SOURCE TEXT =>
##########

More and more power to produce is coming, as we have seen, in
consequence of these transmutations. They always involve shifting
_labor_ about within the organization and often involve shifting
laborers, taking some of them out of the subgroups in which they are
now working and putting them into others, something that cannot be
done without cost.

_Immediate Effects of Labor Saving._--Inventing a machine that can do
the work of twenty men will cause some of the twenty to be discharged.
They feel the burden of finding new places, and if they are skilled
workmen and their trade is no longer worth practicing, they lose all
the advantage they have enjoyed from special skill in their
occupations. Do they themselves get any adequate offset for this, or
does society as a whole divide the benefit in such a way that those
who pay nearly the whole cost get only their minute part of the gain?
Is there unfair dealing inherent in progress in the economic arts, and
must we justify the movement only on the ground of utility, though
knowing that a moralist would condemn it? These are some of the
general questions that are to be decided by a study of this phase of
economic dynamics. We need to know both what the movement will in the
end do for humanity and what it will at once do for particular
workmen.[2] In addition to ascertaining what the ultimate results of
the movement will be, we need to trace, with as much accuracy as is
possible, the effects of the disturbances that are involved in
generally beneficent changes.

    [2] Our study may lead to a moral verdict without being
    itself an ethical study; we limit the inquiry to questions of
    fact, but perceive that some of the facts are of such a kind
    that they must lead a reader to condemn or approve the social
    economic system.

##########

EXCERPTED RECORDS =>
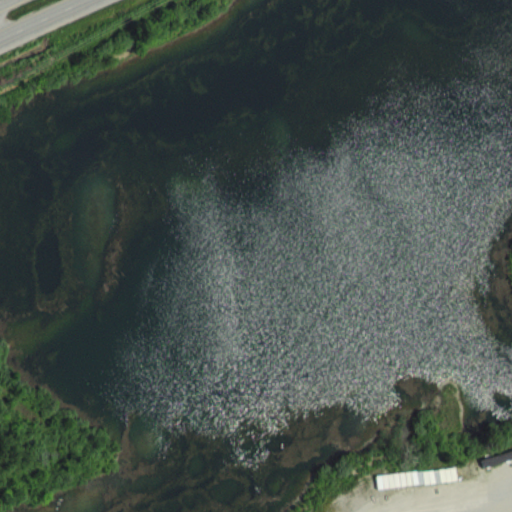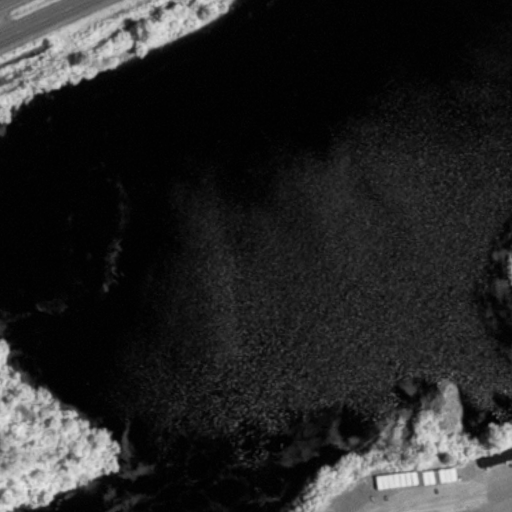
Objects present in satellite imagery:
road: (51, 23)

##########

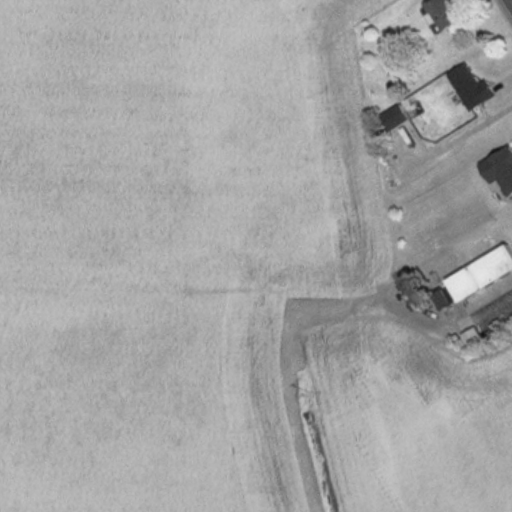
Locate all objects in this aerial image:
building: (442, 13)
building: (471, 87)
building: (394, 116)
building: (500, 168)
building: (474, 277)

##########

TASK LIST =>
a - Print the part of the labor-saving passage between "[2] Our study" and "economic system.", inclusive, word for word.
b - Proceed with the passage on labor-saving machinery, continuing it from its last sentence.

RESULTS FOR EACH TASK =>
a -
[2] Our study may lead to a moral verdict without being
    itself an ethical study; we limit the inquiry to questions of
    fact, but perceive that some of the facts are of such a kind
    that they must lead a reader to condemn or approve the social
    economic system.

b -
CHAPTER XVI

EFFECT OF IMPROVEMENTS IN METHODS OF PRODUCTION


_Displacement of Labor and Capital by Inventions._--Inventions are
"labor-saving." Employers are engaged in a race with each other in
reducing the outlays involved in producing goods, and a common way of
doing this is to devise machinery that will do what laborers have
heretofore done. The same thing is accomplished by developing cheap
sources of motive power or introducing new commodities which are good
substitutes for dearer ones. Mechanical automata have at a thousand
points taken labor out of human hands; electricity, which is
"harnessing Niagara," may at some time harness waves and winds and
make them turn the literal wheels of mechanical progress. Such things,
by causing a given amount of labor to produce a larger amount of
consumers' wealth, are product multipliers; but this is the same thing
as saying that they yield a given product at the cost of less labor,
and as we more commonly see their effect in this light, we call them
labor savers.

_Why Labor Saving is not always and everywhere Welcomed._--To an
offhand view it would seem that product multiplying is the greatest
blessing that, in an economic way, can come to humanity; and if
general and permanent effects be considered, it is so. The solitary
hunter who has to catch and club his game would get unqualified
benefit from the possession of a bow and arrows; the fisherman would
get the same benefit from a canoe, the cultivator of the soil from a
spade, etc. Society in its entirety is an isolated being and derives
similar gains from engines, looms, furnaces, steamships, railroads,
telegraphs, etc. Yet there are persons within the great social
organism to whom the benefit _from one special improvement_ may be
small and the cost great. There are none who are not better off
because of _all improvements_ past and present.

_The General Demand for Labor not Lessened._--It is a matter of common
experience that new machines are labor displacers. At its introduction
an economical device often forces some men to seek new occupations,
but it never reduces the general demand for labor. As progress closes
one field of employment it opens others, and it has come about that
after a century and a quarter of brilliant invention and of rapid and
general substitution of machine work for hand work, there is no larger
proportion of the laboring population in idleness now than there was
at the beginning of the period.

_A Voluntary Reduction of Toil Desirable and Probable._--A full study
of the effects of technical progress will show that there is never a
reduction of the general field for employment in consequence of it.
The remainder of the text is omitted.